To borrow from the “Game of Thrones” warning that something ominous approaches, the caravan is coming.
The Reuters news service reported on Saturday that as many as 8,000 migrants from Honduras had entered Guatemala and were bound for America’s southern border.
Reuters noted that the massive group is “fleeing poverty and violence in a region battered by the pandemic and back-to-back hurricanes in November.”
Yet advocates for the caravan marchers say they were motivated by the rhetoric of President-elect Joe Biden. They called on Biden to stick by his “commitments” to foreigners seeking to enter the United States after he takes office on Wednesday.
“We recognize the importance of the incoming Government of the United States having shown a strong commitment to migrants and asylum seekers, which presents an opportunity for the governments of Mexico and Central America to develop policies and a migration management that respect and promote the human rights of the population in mobility,” the migrant activist group Pueblo Sin Fronteras said in a statement, according to Fox News.
“We will advocate that the Biden government honors its commitments.”
On the campaign trail, Biden pledged to soften the Trump administration’s stance on illegal immigration significantly.
Biden has promised a first-day executive order to allow about 700,000 illegal immigrants who were brought to America as children to remain in the country, presumably permanently.
Moreover, Biden has pledged to find “a path to citizenship” for an estimated 11 million illegal immigrants now living in the U.S. – and to slow ICE’s aggressive deportation efforts. Hardliners on immigration say that the number of people affected by Biden’s amnesty program could be double that number.
A third inaugural-day priority for Biden was to overturn the Trump administration’s Migrant Protection Protocols.
The protocols, announced in January 2019, were an agreement with Mexico to keep asylum-seekers lacking appropriate paperwork in Mexico while their petitions were being adjudicated in the U.S. The problem was that many of those granted temporary refuge simply failed to show for further proceedings and melted into the nation’s interior.
The administration was ripped as “racist” for its initiative. Biden accused the officials of forcing migrants to live in “squalor” in Mexico. Yet officials countered the program was necessary to halt illegal immigration, as well as attrit efforts by sex- and human-traffickers and drug smugglers who were increasingly hiding among “families.”
Despite his early and repeated promises to liberalize border security measures, Biden has more recently tamped down expectations for a day-one overturn of the asylum program.

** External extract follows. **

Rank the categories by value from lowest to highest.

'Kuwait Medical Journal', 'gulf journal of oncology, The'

“It will get done, and it will get done quickly,” Biden said at a recent press conference.
”It’s not going to be able to be done on day one — lift every restriction that exists and go back to what it was 20 years ago and all of a sudden find out we have a crisis on our hands that complicates what we were trying to do.”
The caravan’s further progress toward the American Southwest depends on how resolutely Guatemala and Mexico will enforce the protocols. For now, both governments have said they will abide by the agreement and work to halt the caravan, news reports say.

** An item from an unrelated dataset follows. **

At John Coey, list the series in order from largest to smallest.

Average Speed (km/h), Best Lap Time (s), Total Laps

But the fact that the caravan members are on the move demonstrated that they, at least, believe Biden would, as Trump said during the campaign, “erase” the border.

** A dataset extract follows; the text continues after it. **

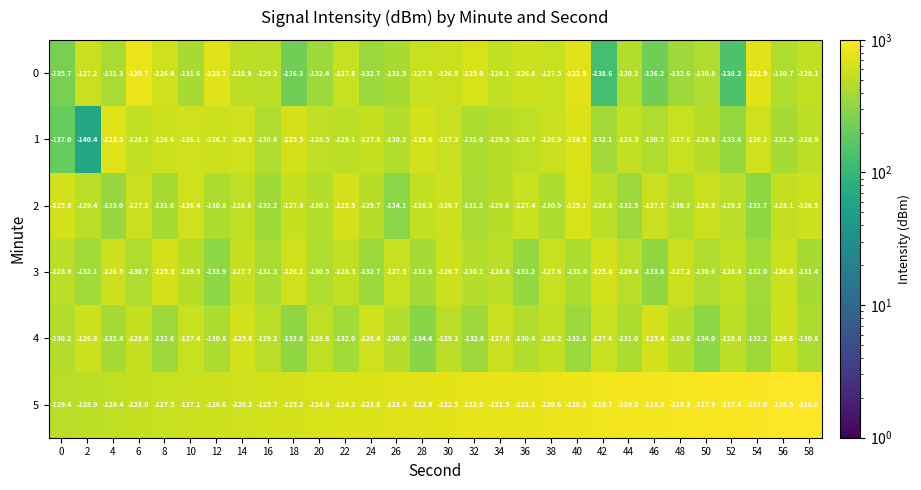

What is the total value across all series at 44?

-770.7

On Saturday, acting Customs and Border Protection Commissioner Mark Morgan told Fox News that the Biden administration’s strategies “were akin to open borders.”
“We’re looking at two groups that are well over five thousand (people). And one of those groups has already gotten through the Guatemala border. And they’re on their way to El Rancho, which is located centrally in Guatemala.”
“It’s coming. It’s already started, just as we promised and anticipated it would with this rhetoric from the new administration on the border.”